The Irish attorney general is concerned about the plan to extend mandatory hotel quarantines to 43 additional countries, including the US, France and Germany, according to the Irish Times. His reservations relate in large part to Ireland’s obligations under EU law to ensure the free movement of people, and also to the state’s powers to detain people. At the moment Ireland is the only EU country controlling the inward flow from other EU countries with mandatory hotel stays. Austria is already on the list that requires arriving passengers from other EU countries to quarantine in hotels for 12 days. The latest plans are to extend this list to include 17 other European countries. There is also a legal and political challenge over what to do with the Isle of Man, which is part of the Common Travel Area covering Ireland and the UK.

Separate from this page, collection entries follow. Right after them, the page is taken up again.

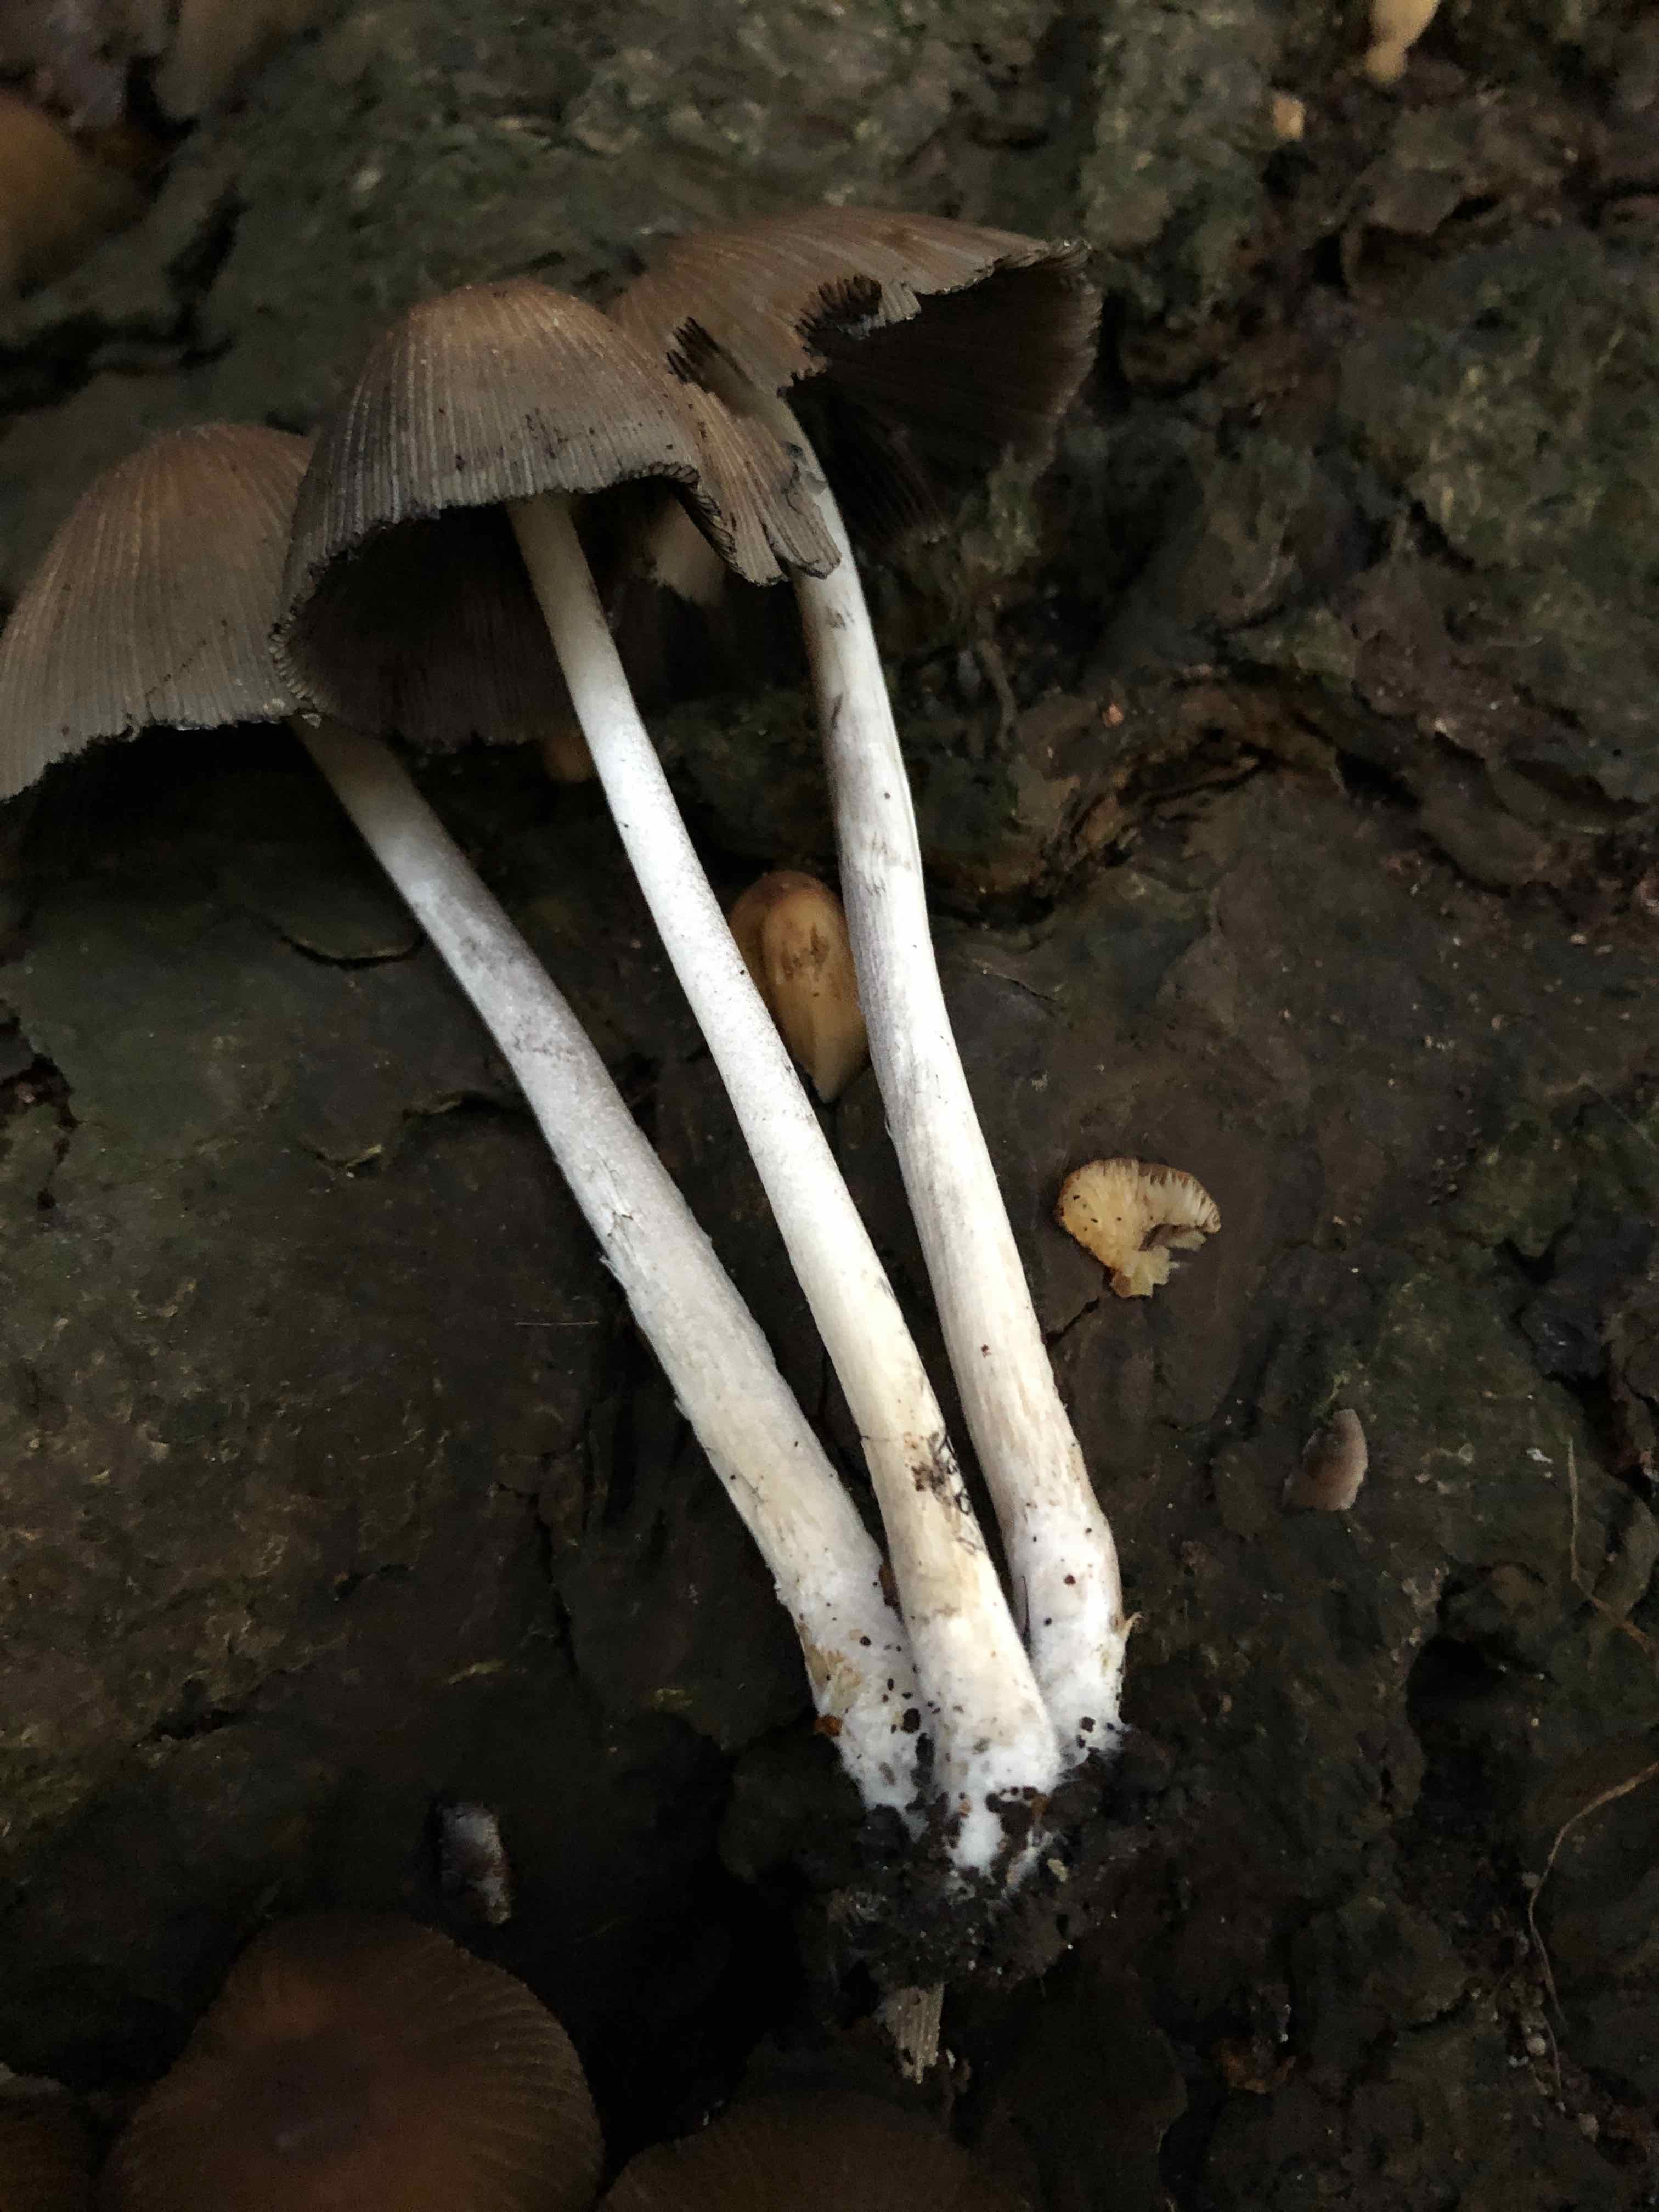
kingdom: Fungi
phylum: Basidiomycota
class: Agaricomycetes
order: Agaricales
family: Psathyrellaceae
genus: Coprinellus
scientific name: Coprinellus micaceus
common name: glimmer-blækhat
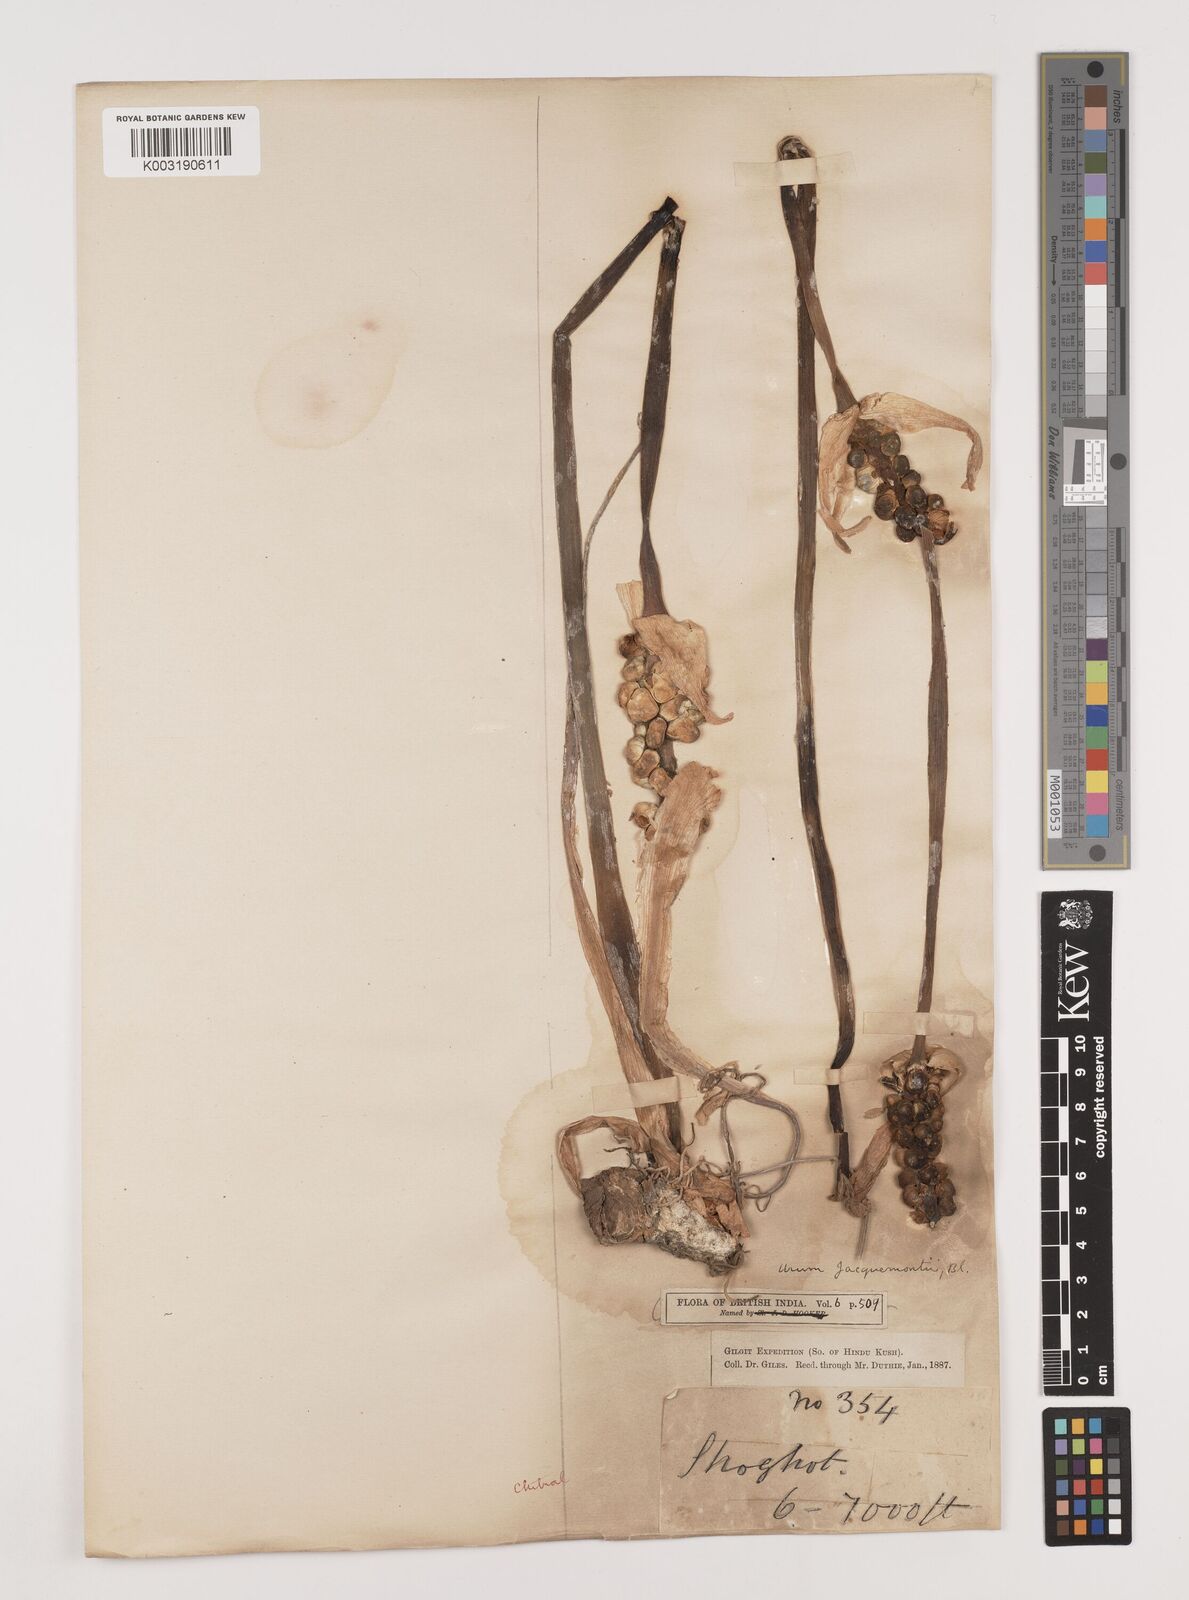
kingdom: Plantae
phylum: Tracheophyta
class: Liliopsida
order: Alismatales
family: Araceae
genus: Arum
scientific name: Arum jacquemontii
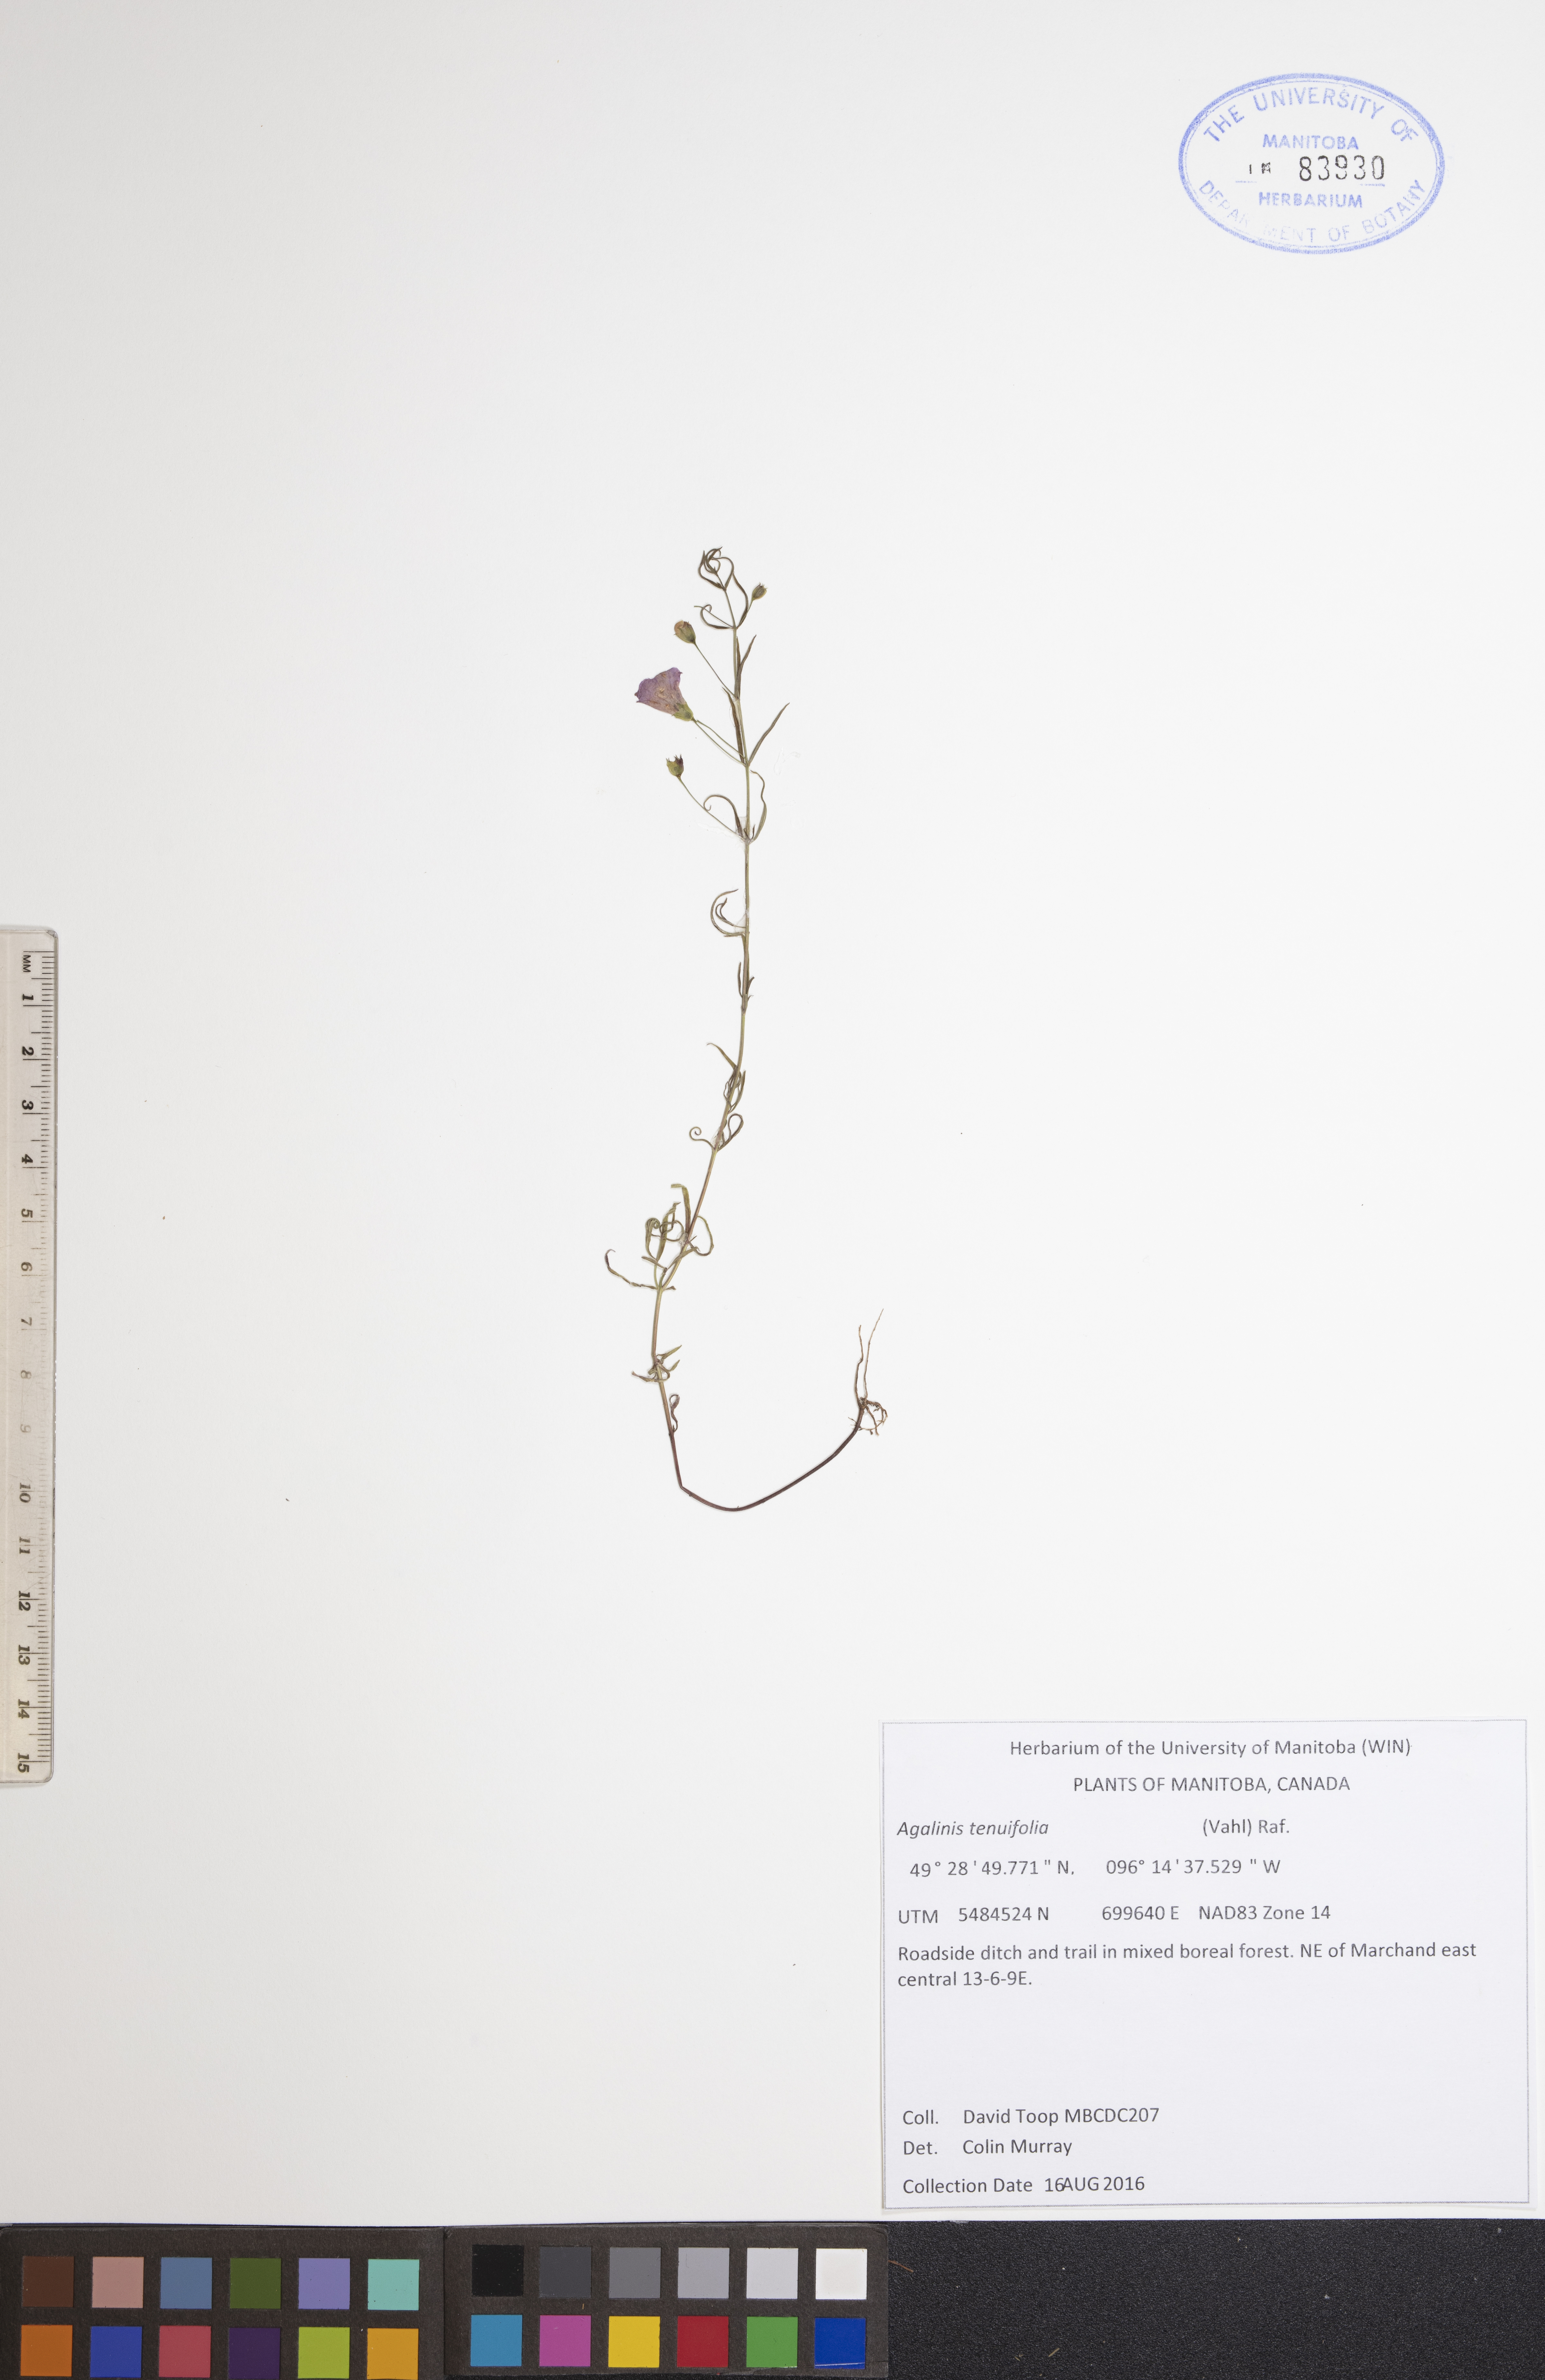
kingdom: Plantae
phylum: Tracheophyta
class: Magnoliopsida
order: Lamiales
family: Orobanchaceae
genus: Agalinis
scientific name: Agalinis tenuifolia
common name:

Finland has its own version of constitutional challenge. The Constitutional Law Committee that has to approve the government's latest partial lockdown ruled the proposal unconstitutional. According to the committee, restrictions on movement must be targeted precisely at the presumed sources of infection, i.e. private events and parties, moving around in groups and shopping, writes YLE. The committee pointed out that the prohibitions in the government's bill are subject to interpretation. Therefore, in practice, it would be impossible to predict what is forbidden or permissible. What is targeted here is the legal ambiguity of the lockdown measures, not the measures themselves. The more concrete the better. This requires the government to define exactly what they mean when they recommend celebrating Easter only with close ones, and what unnecessary travel is. As with all boundaries thus defined, this may end up dividing in those inside and those outside the legal parameters.

1 April 2021

Vaccinate to exit lockdown

Vaccination and lockdown go hand in hand. The more people are vaccinated, the easier it is to exit lockdown. What seems straightforward on paper is not in real life. In many member states, vaccination and lockdown are still discussed as two separate issues. 

Emmanuel Macron made exactly this link last night. Amid an alarming surge in infections and hospitalisations, Macron announced the extension of the lockdown light in 19 regions to the whole of France for four weeks, with schools closed for three, and put vaccination in front as the new yardstick. The logic is that everything opens once enough people are vaccinated as from mid-May. Using vaccines is to make the new constraints palatable and to stand up against the peoples' desire for freedom. Only in January, Macron decided against confinement for exactly this reason. Now vaccines are the new harbinger of hope and the message is: hold tight in April and you will be free in May. 

Macron's new bet, though, relies on the assumption that nothing goes wrong anymore with the vaccines, no order debacle or suspension of a vaccine. The logistics of the vaccination strategy have to deliver. And what exactly the formula will be to exit lockdown, we do not know yet. France is eager to catch up with the UK on vaccines, but how it moves from 11% to more than 50% vaccinated in just one month is still a mystery. Will it heal the rift with an overburdened health sector? Health professionals blame the executive for acting too late and warn that if it continues, they will have to choose who is to get treatment and who not. The symbolic threshold of 5000 beds in intensive care units has been passed this week. Last night Macron asked hospitals to increase numbers of beds in the intensive care units from 7000 to 10,000. In other words: do your job and I do mine. 

France and Germany both restricted AstraZeneca, with many appointments for this vaccine cancelled. They are now in talks with Russia over the Sputnik V vaccine. The official line from Berlin is that all vaccines are welcome as long as they are approved by the European medicines agency, EMA. But will it be improved in time for Macron's bet for mid-May? News reports suggest that EMA could approve Sputnik V within the next two months. Not fast enough for Macron, but good enough for member states including Austria to begin negotiating with the Russians.